We can now check the result of our fitting procedures. We calculate the frequency response of the fitted models (filters) and compare them with the starting IIR filter response, then we will plot the percentage error on the filters magnitudes.

Note that the result of the fitting procedure is a matrix object containing a filterbank object, which itself contains a parallel bank of 3 IIR filters.

Note that at the moment we need to access the individual filter objects inside the matrix object that was the result of the fitting procedure.
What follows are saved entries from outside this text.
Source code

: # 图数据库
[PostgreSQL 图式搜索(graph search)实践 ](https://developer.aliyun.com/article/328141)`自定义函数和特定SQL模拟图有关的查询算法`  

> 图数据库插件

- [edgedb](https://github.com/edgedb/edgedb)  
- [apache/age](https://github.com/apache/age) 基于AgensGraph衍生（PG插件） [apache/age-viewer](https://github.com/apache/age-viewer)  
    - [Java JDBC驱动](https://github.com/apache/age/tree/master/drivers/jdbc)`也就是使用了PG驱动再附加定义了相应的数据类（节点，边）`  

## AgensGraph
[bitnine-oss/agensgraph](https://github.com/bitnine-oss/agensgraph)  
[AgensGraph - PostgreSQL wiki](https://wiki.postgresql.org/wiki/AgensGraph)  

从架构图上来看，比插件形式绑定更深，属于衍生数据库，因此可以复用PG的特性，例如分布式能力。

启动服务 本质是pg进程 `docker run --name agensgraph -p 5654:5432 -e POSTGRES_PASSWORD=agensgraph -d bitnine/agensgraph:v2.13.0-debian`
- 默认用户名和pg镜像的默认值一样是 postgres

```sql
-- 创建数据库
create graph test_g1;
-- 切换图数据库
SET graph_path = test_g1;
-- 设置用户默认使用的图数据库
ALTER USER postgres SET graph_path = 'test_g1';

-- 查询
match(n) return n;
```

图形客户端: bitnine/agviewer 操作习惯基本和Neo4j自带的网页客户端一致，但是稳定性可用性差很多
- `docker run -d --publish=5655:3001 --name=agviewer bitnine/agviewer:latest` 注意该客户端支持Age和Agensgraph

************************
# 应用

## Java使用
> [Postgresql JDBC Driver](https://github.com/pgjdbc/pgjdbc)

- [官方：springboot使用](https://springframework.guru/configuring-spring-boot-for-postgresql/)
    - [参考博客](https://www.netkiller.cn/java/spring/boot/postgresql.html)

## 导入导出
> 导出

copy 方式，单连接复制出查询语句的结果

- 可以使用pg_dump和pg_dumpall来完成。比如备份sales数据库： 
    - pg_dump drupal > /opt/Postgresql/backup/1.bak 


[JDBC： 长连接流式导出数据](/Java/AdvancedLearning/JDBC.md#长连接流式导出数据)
```    % set plist for filter response
plrsp = plist('bank', 'parallel', 'f1', 1e-5, 'f2', 0.5, 'nf', 100, 'scale', 'log');

% compute the response of the original noise-shape filter
rfilt = resp(filt, plrsp);
rfilt.setName;

% compute the response of our fitted filter bank
rfobj = resp(fobj.filters, plrsp);
rfobj.setName;

% compare the responses
iplot(rfilt, rfobj)

% and the percentage error on the magnitude
pdiff = 100 .* abs((rfobj - rfilt) ./ rfilt);
pdiff.simplifyYunits;
iplot(pdiff, plist('YRanges', [1e-2 100]))
```

The first plot shows the response of the original filter and the fitted filter bank, whereas the second plot reports the percentage difference between fitted model and target filter magnitude.
As can be seen, the difference between filters magnitude is at most 10%.